Text zur Analyse:
----------
Goebbels sells

Spiegel-Chefrakteur Stefan Aust ist von allem Geist verlassen. Zu einer großen Geschichte über Putins Bestreben, Rußlands Energievorräte als politischen Waffe gegen das Abendland zu nutzen, ließ er für die Ausgabe der letzen Woche (Der Spiegel 10/2007) ein Titelblatt produzieren, das den Herrscher aller Reußen finsterblickend hinter Pipelineröhren zeigt, die wie ein Strahlenkranz vom pelzbemützten und mit rotem Stern bestückten Putinkopf auf den Betrachter zulaufen. Diese Woche gibt das Magazin im Leserbriefteil verschämt zu, „Inspiration" dafür sei ein sehr ähnliches Wahlplakat von 1953 gewesen. Unterschrift: „Alle Wege des Marxismus führen nach Moskau. Darum CDU." Liebe Leute, wenn´s das nur wäre. Die Geschichte dieses Plakates ist nämlich länger, wenn auch ein alter Hut. Denn Inspirator des Plakates von 1953 war ein Mann, der bei den Nazis zu den führenden Fachkräften der antibolschewistischen Propaganda gehört hatte. Er, Eberhard Taubert sein Name, recycelte 1953 nur das Motiv eines früheren Horrrorgemäldes. Da allerdings trug der Russe hinterm Strahlenkranz ein Messer im bluttriefenden Maul. Taubert, geboren am 11. Mai 1907 in Kassel, gestorben 1976 in Köln, war in Goebbels´Propagandaministerium auch zuständig für die „Aktivpropaganda gegen Juden", schrieb das Drehbuch für den Hetzfilm „Der ewige Jude" und erfand das tolle Wort von den „Ratten und Schmeißfliegen". Offenbar qualifizierte ihn all das für spätere Aufgaben im Bundesministerium für gesamtdeutsche Fragen und als Berater von Bundeswehr und NATO bei der psychologischen Kriegführung. Weiß man im Augstein-Mauseleum von dem Mann? Man müßte. Schon am 18. Oktober 1951 bracht der „Spiegel" einen Text unter dem Titel: „Antikommunist Eberhard Taubert in Aktion".
----------
Aufgabe 1: Wann und wo wurde Eberhard Taubert laut dem Text über das Spiegel-Titelblatt geboren?
Aufgabe 2:
Stimmen diese Aussagen mit dem Text über das Spiegel-Titelblatt überein? Antworten Sie jeweils mit Ja oder Nein und zitieren Sie die entscheidenden Worte.
(a) Das Magazin räumt die Vorlage für das Titelblatt im Leserbriefteil ein.
(b) Eberhard Taubert starb in Kassel.
(c) Der Spiegel berichtete erst 2007 zum ersten Mal über Taubert.
----------
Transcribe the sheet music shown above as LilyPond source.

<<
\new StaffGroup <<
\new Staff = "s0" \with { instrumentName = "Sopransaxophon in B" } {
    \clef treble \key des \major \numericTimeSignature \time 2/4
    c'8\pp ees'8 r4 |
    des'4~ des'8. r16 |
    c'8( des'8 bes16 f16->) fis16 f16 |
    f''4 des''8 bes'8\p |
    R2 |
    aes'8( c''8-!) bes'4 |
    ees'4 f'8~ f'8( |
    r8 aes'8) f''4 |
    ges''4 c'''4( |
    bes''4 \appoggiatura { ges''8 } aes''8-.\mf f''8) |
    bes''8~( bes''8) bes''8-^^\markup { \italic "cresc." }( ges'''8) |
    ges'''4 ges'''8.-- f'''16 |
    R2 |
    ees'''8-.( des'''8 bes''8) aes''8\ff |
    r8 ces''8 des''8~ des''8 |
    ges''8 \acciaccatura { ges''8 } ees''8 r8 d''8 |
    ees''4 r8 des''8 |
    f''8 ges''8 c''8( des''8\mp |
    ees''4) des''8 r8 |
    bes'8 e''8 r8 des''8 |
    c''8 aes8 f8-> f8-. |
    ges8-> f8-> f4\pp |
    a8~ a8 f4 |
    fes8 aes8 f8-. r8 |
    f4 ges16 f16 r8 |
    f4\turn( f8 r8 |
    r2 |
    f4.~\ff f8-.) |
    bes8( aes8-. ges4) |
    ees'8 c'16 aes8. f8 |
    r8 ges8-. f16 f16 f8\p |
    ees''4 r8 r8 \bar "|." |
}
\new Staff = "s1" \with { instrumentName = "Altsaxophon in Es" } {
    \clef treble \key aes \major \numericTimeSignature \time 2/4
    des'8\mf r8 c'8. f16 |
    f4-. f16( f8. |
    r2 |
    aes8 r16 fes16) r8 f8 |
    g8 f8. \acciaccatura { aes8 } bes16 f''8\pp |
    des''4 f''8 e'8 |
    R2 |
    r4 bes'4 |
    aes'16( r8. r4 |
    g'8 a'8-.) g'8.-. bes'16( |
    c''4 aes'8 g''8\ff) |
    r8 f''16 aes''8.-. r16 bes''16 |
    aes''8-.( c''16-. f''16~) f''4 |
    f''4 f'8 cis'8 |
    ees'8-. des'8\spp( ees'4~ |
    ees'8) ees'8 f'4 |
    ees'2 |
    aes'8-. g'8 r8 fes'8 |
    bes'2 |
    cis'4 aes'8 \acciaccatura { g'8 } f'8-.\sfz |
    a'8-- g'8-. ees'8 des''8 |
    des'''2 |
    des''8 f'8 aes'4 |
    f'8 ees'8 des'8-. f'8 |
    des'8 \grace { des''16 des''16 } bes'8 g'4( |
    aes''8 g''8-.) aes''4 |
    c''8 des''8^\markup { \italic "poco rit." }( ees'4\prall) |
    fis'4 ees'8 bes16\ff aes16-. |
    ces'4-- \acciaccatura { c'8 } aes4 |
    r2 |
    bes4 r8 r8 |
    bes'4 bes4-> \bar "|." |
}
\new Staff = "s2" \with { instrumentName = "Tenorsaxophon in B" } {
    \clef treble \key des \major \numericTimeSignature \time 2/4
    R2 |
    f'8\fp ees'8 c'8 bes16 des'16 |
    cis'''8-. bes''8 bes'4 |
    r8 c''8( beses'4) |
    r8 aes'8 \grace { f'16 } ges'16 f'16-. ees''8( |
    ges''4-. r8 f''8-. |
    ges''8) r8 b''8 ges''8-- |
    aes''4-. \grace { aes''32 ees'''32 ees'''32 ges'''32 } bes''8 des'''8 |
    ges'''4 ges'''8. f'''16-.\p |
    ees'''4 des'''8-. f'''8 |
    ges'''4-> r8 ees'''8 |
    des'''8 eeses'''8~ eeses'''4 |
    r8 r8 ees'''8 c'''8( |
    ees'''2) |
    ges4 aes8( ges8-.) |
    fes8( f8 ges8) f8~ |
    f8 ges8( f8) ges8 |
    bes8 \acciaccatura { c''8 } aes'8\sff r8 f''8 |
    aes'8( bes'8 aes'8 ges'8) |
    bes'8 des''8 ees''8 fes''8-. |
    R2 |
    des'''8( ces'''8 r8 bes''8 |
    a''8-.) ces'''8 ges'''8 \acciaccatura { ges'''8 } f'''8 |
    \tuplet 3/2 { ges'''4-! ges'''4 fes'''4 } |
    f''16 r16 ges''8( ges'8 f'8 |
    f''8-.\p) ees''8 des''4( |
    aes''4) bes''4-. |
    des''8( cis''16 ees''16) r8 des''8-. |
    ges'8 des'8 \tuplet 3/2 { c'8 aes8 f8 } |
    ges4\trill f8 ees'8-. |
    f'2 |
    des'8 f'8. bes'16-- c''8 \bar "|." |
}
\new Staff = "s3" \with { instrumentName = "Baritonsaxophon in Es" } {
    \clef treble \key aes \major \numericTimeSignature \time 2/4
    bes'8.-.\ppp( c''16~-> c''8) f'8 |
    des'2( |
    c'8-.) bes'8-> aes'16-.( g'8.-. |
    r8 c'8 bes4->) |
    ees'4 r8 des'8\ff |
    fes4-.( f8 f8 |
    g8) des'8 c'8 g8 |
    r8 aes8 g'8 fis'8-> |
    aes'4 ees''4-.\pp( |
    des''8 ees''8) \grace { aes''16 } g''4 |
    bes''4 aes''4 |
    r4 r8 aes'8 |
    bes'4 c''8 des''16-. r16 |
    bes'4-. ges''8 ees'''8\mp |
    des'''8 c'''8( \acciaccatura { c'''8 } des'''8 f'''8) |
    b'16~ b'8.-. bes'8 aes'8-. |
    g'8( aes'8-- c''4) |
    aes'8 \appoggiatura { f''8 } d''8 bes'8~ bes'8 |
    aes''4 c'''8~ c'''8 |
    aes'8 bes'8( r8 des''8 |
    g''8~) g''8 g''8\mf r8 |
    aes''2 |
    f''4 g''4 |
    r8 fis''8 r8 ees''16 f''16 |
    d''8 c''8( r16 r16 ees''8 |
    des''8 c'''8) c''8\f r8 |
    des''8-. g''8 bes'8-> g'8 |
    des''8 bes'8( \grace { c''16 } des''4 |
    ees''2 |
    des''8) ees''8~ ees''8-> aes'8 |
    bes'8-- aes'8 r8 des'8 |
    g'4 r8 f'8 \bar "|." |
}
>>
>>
----------
Antwortfeld 1: Am 11. Mai 1907 in Kassel.

Antwortfeld 2:
(a) Ja: „Diese Woche gibt das Magazin im Leserbriefteil verschämt zu“
(b) Nein: „gestorben 1976 in Köln“
(c) Nein: „Schon am 18. Oktober 1951“